As we know, demand is currently exceeding supply of expertise capable of managing multi-faceted and sophisticated computer systems. Moreover, this issue is only growing with the passage of time and our increasing reliance on IT.
The answer to this problem is autonomic computing, that is, computing operations that can run without the need for human intervention.
The concept of autonomic computing is quite similar to the way the autonomic nervous system (ANS) (Fig. 1) regulates and protects the human body. The ANS in our body is part of a control system that manages our internal organs and their functions such as heart rate, digestion, respiratory rate and pupillary dilation, among others, mostly below the level of our consciousness. The autonomy controls and sends indirect messages to organs at a sub-conscious level via motor neurons.
In a similar manner, autonomous IT systems are based on intelligent components and objects that can self-govern in rapidly varying and diverse environments. Autonomous computing is the study of theory and infrastructures that can be used to build autonomous systems.
In order to develop autonomous systems, we need to conduct interdisciplinary research across subjects such as artificial intelligence (AI), distributed systems, parallel processing, software engineering and user interface (UI).
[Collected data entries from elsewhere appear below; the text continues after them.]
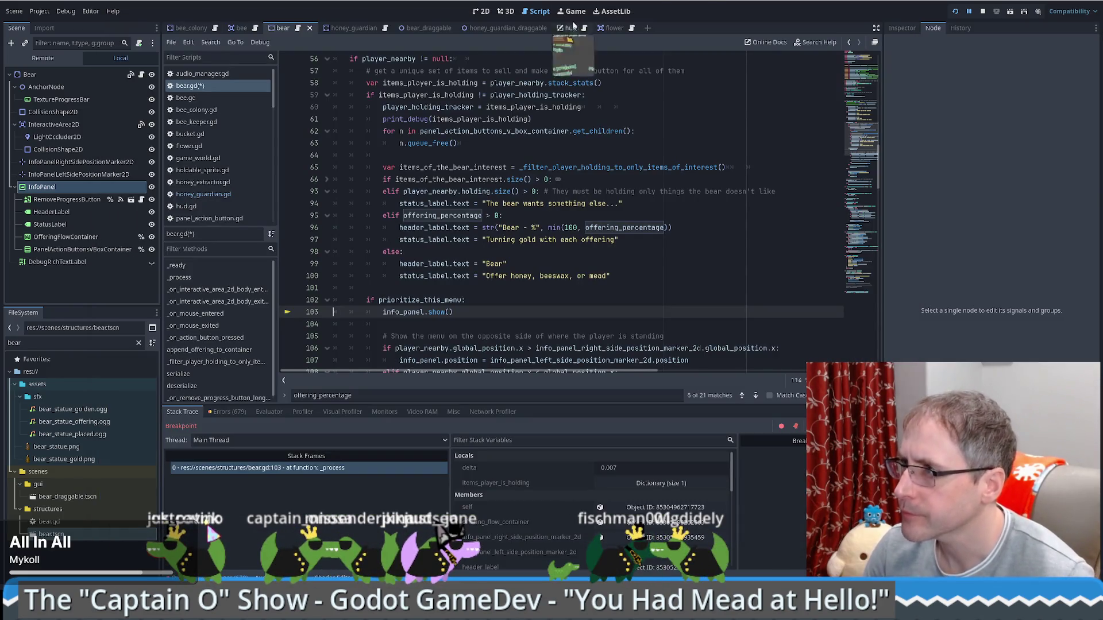
click(567, 11)
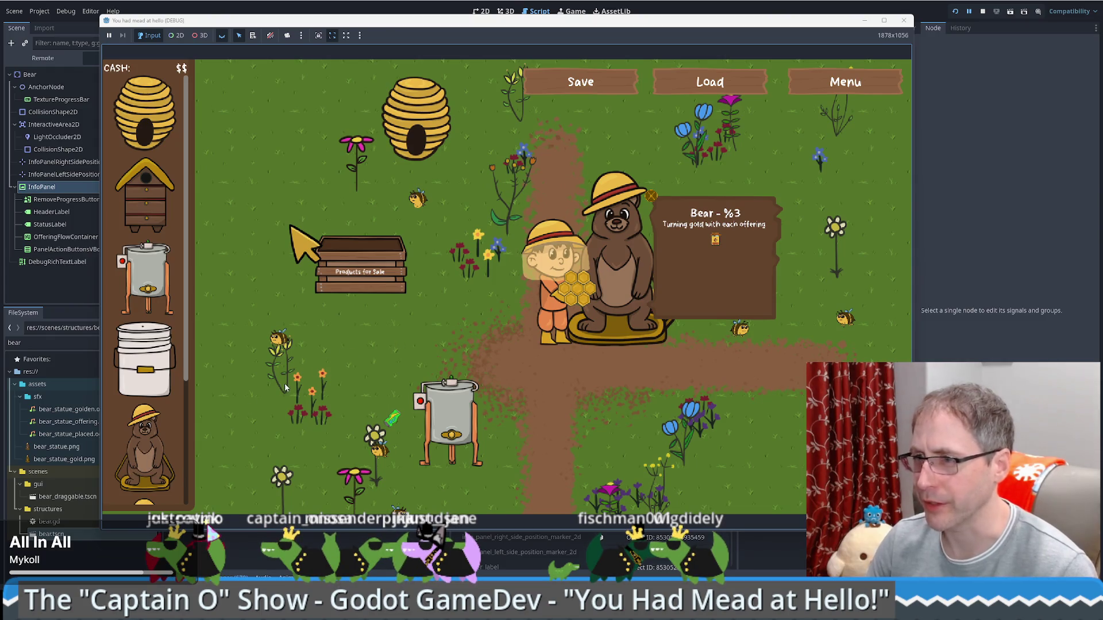
key(F12)
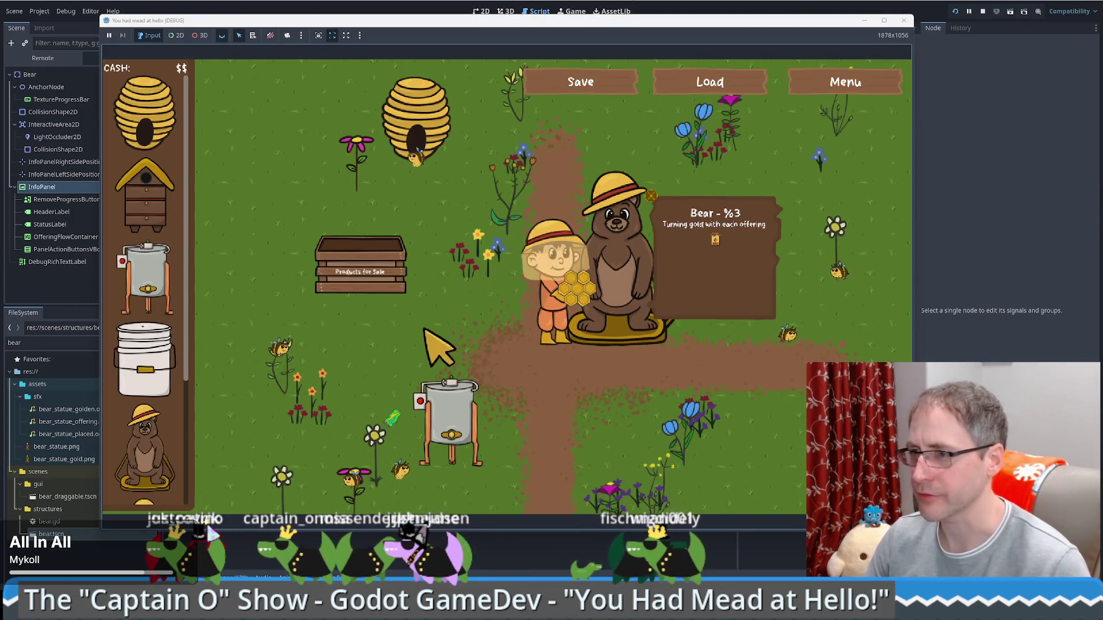
key(a)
Even though AI is a very important aspect for autonomic computing to work, we do not really need to simulate conscious human thoughts as such. The whole emphasis, today, is on developing computers that can be operated intuitively with minimum human involvement. This demands a system that can crunch data in a platform-agnostic manner. And much like the human body, this system is expected to carry out its functions and adapt to its user’s requirements without the need of the user to go into minute details of its functioning.